The City Council should do likewise on rent controls. Inflation has stabilized. Real estate speculation has vanished. Apartment vacancies exceed 8%. None of the reasons that led the council to enact a rent increase moratorium in 1978 and the ordinance in 1979 exist today.
Why should apartment rents be the only commodity or service regulated by municipal price controls? The city doesn’t control the price of carpets, drapes, electricians, plumbers, painters, gardeners, food, automobiles, newspapers, clothing, gasoline, appliances, skilled or unskilled labor (except for city contractors), medicine, doctors, dentists or lawyers. It only controls the price of apartments built before October 1978.

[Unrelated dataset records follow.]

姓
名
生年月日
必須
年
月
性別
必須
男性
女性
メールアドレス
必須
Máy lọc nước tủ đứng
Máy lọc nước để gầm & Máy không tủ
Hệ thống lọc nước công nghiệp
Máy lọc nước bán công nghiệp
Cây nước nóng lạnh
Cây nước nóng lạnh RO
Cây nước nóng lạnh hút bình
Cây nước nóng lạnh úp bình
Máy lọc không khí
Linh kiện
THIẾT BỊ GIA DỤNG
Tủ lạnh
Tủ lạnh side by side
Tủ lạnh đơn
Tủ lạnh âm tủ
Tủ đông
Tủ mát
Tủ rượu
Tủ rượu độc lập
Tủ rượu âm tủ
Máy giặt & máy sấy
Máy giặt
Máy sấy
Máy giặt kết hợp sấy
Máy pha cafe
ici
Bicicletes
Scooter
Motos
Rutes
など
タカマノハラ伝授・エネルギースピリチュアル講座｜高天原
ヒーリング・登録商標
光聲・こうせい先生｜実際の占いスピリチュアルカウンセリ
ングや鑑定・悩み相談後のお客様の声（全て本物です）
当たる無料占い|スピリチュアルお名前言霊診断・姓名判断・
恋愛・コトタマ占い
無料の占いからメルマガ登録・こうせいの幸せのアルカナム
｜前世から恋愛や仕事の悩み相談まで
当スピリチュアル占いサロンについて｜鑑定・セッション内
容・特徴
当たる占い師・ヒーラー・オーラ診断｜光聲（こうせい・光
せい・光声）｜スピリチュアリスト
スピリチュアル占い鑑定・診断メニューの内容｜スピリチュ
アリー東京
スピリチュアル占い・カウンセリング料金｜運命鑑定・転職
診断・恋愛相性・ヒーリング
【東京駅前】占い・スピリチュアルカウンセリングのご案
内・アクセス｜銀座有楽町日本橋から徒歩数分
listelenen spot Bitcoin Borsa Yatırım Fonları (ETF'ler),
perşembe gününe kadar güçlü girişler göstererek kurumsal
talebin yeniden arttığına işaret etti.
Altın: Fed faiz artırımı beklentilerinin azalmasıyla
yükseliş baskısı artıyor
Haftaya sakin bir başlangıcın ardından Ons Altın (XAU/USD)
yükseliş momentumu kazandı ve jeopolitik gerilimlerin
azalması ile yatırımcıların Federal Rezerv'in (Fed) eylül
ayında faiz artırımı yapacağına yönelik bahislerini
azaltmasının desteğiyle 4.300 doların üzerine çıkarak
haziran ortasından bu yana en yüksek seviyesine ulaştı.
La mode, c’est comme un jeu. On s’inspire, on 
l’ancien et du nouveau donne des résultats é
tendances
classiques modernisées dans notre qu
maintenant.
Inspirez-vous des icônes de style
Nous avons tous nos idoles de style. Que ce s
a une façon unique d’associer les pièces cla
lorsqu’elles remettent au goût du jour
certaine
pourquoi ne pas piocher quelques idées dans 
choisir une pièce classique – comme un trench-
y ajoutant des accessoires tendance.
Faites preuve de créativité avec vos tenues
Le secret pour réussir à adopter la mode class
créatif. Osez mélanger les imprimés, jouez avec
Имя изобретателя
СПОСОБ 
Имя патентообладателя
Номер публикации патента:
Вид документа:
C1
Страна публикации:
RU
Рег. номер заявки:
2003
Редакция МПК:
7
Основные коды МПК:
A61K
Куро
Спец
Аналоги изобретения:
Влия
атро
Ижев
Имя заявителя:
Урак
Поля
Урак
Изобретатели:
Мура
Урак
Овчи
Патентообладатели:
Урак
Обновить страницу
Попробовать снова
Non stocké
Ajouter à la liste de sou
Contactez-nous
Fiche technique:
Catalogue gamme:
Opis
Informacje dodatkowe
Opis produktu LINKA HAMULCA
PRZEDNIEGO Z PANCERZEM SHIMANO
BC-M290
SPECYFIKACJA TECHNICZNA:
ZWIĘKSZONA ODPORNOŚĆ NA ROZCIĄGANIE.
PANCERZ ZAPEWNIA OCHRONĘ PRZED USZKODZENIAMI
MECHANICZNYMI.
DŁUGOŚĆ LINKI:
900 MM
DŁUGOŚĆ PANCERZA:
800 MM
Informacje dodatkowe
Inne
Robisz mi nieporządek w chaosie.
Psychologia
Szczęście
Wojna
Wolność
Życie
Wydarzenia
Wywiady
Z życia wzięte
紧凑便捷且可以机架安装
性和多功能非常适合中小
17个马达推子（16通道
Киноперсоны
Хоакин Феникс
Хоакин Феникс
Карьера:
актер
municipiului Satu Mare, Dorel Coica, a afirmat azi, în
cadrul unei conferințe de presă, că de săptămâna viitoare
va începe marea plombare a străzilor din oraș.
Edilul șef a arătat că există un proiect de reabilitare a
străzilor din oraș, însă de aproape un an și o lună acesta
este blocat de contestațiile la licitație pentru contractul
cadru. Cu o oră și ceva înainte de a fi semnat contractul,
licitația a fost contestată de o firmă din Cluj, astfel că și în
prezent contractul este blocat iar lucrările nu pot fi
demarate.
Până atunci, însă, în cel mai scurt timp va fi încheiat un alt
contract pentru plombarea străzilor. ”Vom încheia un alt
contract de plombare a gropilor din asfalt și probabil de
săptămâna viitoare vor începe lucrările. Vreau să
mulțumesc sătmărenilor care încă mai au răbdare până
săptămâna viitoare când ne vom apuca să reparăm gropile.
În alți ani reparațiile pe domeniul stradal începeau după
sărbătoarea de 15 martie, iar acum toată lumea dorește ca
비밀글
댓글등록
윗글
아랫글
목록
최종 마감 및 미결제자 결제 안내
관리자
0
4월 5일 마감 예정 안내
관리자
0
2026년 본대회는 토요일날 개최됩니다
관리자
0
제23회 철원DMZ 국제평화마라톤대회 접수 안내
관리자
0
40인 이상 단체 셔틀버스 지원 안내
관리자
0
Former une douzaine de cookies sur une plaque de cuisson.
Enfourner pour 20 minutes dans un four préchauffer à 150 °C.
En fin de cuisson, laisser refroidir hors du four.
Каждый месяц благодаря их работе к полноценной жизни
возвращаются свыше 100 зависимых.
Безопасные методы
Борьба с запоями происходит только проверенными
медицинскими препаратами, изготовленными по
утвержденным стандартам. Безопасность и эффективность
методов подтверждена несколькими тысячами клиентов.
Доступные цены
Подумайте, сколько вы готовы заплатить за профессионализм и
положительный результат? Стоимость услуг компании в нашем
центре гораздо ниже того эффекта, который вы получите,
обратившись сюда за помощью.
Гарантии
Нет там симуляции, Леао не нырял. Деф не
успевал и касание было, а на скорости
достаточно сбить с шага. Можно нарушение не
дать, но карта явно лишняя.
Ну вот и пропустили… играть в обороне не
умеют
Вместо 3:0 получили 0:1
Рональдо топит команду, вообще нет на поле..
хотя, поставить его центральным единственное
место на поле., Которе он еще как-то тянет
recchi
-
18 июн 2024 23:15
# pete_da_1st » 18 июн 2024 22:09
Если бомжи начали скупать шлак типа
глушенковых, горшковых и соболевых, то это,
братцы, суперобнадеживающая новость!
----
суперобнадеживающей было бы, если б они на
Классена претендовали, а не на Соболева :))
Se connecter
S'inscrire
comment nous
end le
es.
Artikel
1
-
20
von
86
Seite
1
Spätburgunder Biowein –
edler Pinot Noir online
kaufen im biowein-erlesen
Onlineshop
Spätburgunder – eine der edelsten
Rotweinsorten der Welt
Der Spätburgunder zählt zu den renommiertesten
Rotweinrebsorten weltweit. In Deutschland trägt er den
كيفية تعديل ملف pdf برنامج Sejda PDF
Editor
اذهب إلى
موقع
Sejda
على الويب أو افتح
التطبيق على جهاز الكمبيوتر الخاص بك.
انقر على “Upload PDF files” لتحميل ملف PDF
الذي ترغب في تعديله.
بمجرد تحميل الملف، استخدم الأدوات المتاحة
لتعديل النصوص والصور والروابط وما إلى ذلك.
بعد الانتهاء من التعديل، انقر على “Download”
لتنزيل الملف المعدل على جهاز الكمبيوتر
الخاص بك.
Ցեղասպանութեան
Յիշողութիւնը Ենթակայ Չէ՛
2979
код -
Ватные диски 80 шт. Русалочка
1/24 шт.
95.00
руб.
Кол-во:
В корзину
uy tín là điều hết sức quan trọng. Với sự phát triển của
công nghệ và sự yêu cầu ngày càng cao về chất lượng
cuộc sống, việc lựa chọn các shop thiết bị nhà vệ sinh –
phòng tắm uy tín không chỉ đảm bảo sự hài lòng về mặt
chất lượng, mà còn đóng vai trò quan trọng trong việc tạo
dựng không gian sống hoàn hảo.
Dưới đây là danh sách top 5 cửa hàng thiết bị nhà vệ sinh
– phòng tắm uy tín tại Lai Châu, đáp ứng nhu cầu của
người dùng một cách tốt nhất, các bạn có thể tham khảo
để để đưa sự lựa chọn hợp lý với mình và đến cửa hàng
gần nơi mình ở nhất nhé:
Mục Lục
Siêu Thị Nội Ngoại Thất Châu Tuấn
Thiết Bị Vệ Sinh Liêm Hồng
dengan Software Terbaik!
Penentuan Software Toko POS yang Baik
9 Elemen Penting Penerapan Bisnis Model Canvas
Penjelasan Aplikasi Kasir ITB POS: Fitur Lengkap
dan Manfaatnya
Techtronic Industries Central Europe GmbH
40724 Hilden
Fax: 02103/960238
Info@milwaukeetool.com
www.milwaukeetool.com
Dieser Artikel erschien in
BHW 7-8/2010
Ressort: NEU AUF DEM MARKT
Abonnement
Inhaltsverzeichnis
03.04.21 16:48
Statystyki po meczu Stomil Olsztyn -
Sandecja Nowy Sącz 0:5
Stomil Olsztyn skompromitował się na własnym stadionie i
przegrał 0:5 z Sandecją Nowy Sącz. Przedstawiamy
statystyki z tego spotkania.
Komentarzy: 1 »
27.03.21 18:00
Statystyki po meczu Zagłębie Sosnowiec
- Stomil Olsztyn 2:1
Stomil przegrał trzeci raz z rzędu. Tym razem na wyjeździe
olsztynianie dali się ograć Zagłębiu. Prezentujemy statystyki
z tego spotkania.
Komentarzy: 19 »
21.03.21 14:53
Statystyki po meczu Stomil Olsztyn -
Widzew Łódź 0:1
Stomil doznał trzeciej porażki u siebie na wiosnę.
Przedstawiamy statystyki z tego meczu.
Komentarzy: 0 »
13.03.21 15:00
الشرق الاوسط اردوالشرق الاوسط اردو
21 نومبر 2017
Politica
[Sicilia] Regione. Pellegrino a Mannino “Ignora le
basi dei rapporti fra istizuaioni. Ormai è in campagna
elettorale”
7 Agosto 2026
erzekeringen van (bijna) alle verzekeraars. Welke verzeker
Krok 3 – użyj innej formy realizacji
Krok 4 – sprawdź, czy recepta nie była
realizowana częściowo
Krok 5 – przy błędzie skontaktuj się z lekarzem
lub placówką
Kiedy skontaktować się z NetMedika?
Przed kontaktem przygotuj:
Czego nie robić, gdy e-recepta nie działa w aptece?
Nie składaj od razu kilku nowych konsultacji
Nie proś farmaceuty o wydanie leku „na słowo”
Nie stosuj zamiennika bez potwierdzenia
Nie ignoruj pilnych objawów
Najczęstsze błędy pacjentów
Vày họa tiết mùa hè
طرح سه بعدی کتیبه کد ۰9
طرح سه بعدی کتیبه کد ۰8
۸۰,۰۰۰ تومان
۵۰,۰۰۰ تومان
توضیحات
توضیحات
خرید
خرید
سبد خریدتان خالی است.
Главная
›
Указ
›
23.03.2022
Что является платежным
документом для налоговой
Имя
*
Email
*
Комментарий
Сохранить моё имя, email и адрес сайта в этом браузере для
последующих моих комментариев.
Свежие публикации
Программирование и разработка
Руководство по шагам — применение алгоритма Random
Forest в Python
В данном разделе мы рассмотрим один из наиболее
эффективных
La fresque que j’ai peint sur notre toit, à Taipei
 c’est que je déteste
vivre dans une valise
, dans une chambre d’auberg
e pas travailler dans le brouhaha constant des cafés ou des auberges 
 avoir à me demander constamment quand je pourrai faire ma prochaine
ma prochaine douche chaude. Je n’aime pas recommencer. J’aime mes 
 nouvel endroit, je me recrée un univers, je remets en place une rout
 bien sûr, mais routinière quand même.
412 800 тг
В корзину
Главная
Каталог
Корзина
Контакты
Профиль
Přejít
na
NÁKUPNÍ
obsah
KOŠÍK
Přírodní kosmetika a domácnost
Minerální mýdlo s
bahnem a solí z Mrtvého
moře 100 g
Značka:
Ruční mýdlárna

Does it make sense to keep a $7-million-a-year bureaucracy in place just in case there is a new housing crisis some day? Outgoing Housing Director Gary Squier used the annual $14 per unit rent control fee as a cash cow to support his crusade against slumlords. He devised half a dozen city programs that threaten rent reductions against slumlords. But the city surely can find other effective methods to stop abuses without inflicting perpetual price controls on landlords who do maintain their properties.
The city’s housing study also indicates a drastic drop in tenant income, the result of recession, the end of the Cold War and the loss of high-paying professional aerospace jobs. Job loss is a serious social problem that needs attention. But the tenant income problem won’t be resolved by keeping an outdated rent control system in place, nor is it a legal justification for continuing the ordinance.
Rent control should go. The City Council should declare victory in its 20-year war against excessive rents and let the rent stabilization ordinance expire. But if the council members lack the political courage to terminate rent control, they should at least phase it out as units are vacated (which would protect in-place tenants) or set a term limit mandating a specific date in the future when the rent stabilization ordinance will pass into history.